◆ About this exercise
Please filter the entries for the word "depth" and copy every line that has it.

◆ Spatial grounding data

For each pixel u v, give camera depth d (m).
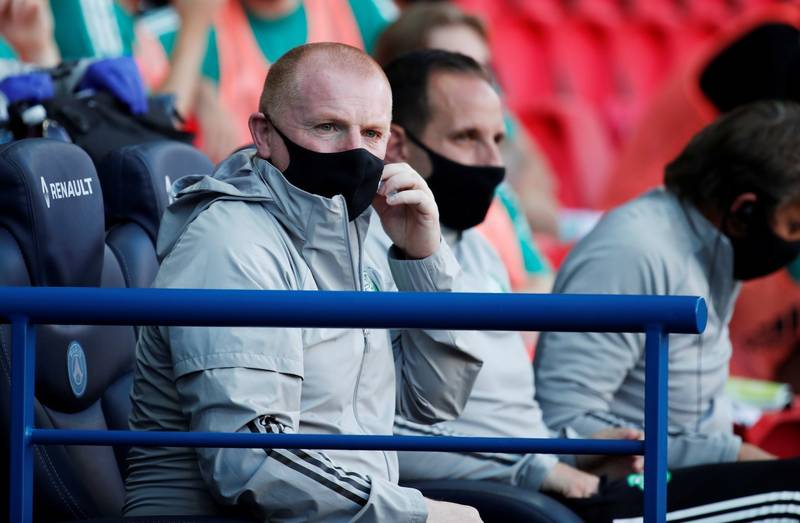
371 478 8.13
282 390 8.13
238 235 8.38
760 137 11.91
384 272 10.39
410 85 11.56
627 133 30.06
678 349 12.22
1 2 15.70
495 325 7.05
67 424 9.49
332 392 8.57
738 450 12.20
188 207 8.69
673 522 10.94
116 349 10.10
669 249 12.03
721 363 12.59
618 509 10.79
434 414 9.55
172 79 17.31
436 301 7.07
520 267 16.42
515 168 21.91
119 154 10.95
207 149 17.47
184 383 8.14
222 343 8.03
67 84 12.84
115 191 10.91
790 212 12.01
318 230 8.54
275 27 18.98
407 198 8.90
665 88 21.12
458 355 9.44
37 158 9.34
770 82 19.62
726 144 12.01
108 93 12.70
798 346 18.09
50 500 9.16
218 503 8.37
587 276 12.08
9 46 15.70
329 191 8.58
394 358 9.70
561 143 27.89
==
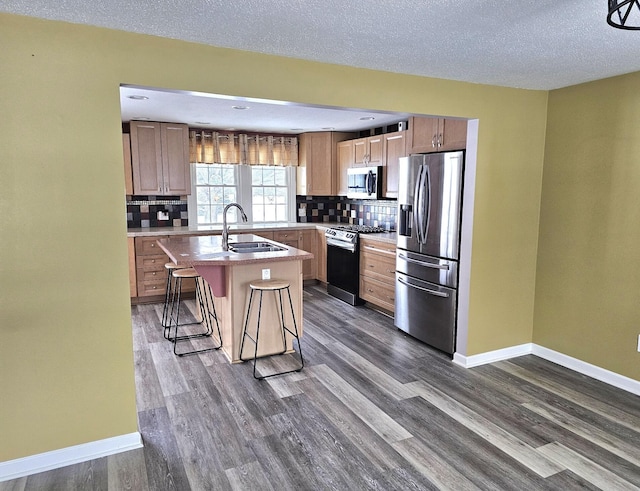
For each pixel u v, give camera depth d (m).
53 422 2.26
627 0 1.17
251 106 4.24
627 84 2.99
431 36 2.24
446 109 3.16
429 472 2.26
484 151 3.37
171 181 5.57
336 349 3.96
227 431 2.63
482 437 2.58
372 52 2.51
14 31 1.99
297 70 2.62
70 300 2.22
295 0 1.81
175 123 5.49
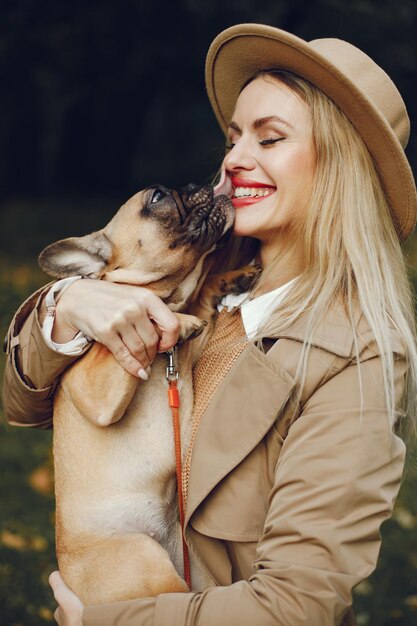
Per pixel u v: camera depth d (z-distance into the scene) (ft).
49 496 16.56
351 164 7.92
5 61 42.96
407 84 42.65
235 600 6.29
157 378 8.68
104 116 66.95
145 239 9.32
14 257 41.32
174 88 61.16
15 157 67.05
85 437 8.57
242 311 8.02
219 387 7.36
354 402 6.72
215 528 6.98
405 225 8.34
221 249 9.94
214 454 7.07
==
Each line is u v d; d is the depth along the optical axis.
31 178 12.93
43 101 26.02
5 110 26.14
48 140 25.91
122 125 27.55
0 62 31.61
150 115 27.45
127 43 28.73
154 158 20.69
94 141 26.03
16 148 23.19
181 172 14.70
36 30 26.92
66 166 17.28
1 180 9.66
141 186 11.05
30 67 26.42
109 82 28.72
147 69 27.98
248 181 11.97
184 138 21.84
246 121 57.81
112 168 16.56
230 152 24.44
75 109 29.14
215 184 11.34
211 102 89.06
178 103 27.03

◆ Result
For each pixel u v, give camera depth d (m).
For each pixel u v, give camera depth d (m).
Per pixel u v: camera depth d (z-distance into the scene) (ft).
Each line is u v d; d is the depth along the optical axis.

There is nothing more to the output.